FOMC Lowers Interest Rates at Final 2024 Meeting
The FOMC voted to cut interest rates at the September and November meetings. This trend continued at the most recent meeting that was conducted on December 17th and 18th. All three of these cuts were widely telegraphed and came as no surprise to those who had been following analyst forecasts.
Along with the interest rate decision, committee members released updated projections for the economy and interest rates. Business leaders who follow this data can better forecast the future of monetary policy and adjust their strategies to make the most of easing interest rates.
FOMC Further Reduced Interest Rates
Committee members voted to reduce the Fed Funds Rate by 0.25 percentage points – resulting in a target range of 4.25 – 4.50%. This aligned the Fed Funds Rate with the FOMC’s September projection that indicated a year-end rate of 4.4%.
In his statement, Fed Chairman Powell noted that cumulative effects this rate cut cycle have placed interest rates in a more “neutral” position. He continued that neutral rates allow the committee to be more cautious as they consider further adjustments – dampening expectations of more rate cuts in the near term.
Recent Economic Data Supports the Fed’s Decision
In the statement announcing the interest rate cut, the committee mentioned that data supported their decision. The three data points they highlighted as particularly important were a solid pace of economic growth, some weakening in the labor market, and progress toward their inflation goals.
Solid Economic Growth
The latest data from the Bureau of Economic Analysis shows that real GDP rose at an annual rate of 2.8% in the third quarter following a 3.0% increase in the second quarter. Both quarters outpaced the Fed’s estimated long-run average for GDP, demonstrating a solid pace of growth despite restrictive monetary policy. While the Fed’s “dual mandate” does not cover economic growth, the committee must still monitor developments in the economy since their actions can have a significant impact.
A Weakening Labor Market
The unemployment rate has risen steadily this year, and in May, it surpassed 4.0% for the first time since January 2022. The most recent data from the Bureau of Labor Statistics shows the unemployment rate at 4.2%. Maximum employment is one part of the Fed’s “dual mandate,” so they tend to pay close attention to changes to the workforce.
While the unemployment rate has risen significantly over the past year, the Fed still describes it as low. Additionally, Chair Powell mentioned that downside risks to the labor market have diminished since the last FOMC meeting in September.
Inflation Remains Elevated
The Personal Consumption Expenditures [PCE] inflation rate currently sits at 2.3% – down from the highs last year but still above the Fed’s 2% target. This is the Fed’s preferred measure of inflation and achieving their target is the other half of their “dual mandate.”
Overall, the Fed must find the balance between promoting maximum employment and price stability without causing undo harm to economic growth. The latest interest rate cut has the potential to help prevent further weakening of the labor market but could result in elevated inflation for a longer period.
FOMC Released Updated Economic Projections
Along with the interest rate decision, committee members published updated projections for the economy, labor market, inflation, and interest rates.

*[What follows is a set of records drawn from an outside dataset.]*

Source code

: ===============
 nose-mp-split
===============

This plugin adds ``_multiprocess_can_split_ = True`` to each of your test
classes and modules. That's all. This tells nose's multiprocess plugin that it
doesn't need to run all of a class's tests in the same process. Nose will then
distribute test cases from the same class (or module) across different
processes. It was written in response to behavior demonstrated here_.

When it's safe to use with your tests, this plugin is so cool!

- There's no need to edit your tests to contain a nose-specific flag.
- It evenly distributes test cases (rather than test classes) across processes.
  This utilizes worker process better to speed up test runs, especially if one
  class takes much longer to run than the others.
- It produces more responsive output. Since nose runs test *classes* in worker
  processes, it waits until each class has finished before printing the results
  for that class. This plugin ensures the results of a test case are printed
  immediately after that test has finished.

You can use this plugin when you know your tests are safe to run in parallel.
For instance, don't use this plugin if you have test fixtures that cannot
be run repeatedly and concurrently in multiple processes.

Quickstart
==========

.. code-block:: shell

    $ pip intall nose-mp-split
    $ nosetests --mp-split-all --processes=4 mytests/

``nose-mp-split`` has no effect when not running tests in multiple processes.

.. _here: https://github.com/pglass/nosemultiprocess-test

The latest forecasts show a significant shift from the outlook presented in the last projections released in September. See the table below for an overview of the changes.
Economic Growth Expected to Steadily Decline
The latest projections show real GDP falling from 2.5% in 2024 to 2.1% in 2025. Then, growth is expected to slow further in the following two years before settling at 1.8% in the long run.
Unemployment Expected to Be Relatively Stable in The Coming Years
Committee members expect the unemployment rate to rise marginally from 4.2% in 2024 to 4.3% in 2025. It is then expected to hold steady for the following two years before declining to 4.2% in the long run.
Inflation To Remain Elevated Through 2026
Prices are expected to rise faster than the Fed’s target in 2024 and 2025. Then in 2026, the Fed expects the pace of inflation to begin slowing and reach the 2% target in 2027. Price growth is forecasted to continue at the Fed’s target in the long run.
Interest Rates Projected to Fall at A Slower Pace
The Fed’s expectations for the Fed Funds Rate were markedly changed from the September projections. The committee projected in September that interest rates would fall by 1 percentage point in 2025. That estimate has been cut in half and committee members now expect just a 0.5 percentage point reduction.
Forecasts for the following years were similarly adjusted, and the Fed’s latest projections show a steady decline in interest rates from 2025 through 2027. After that time, the committee expects the Fed Funds Rate to settle at 3.0% in the long run.
While the latest projections can be a useful tool to predict the future of the economy and interest rates, Chair Powell has made it clear that they are not a plan of action. Instead, the committee will continue to make decisions meeting by meeting based on incoming data.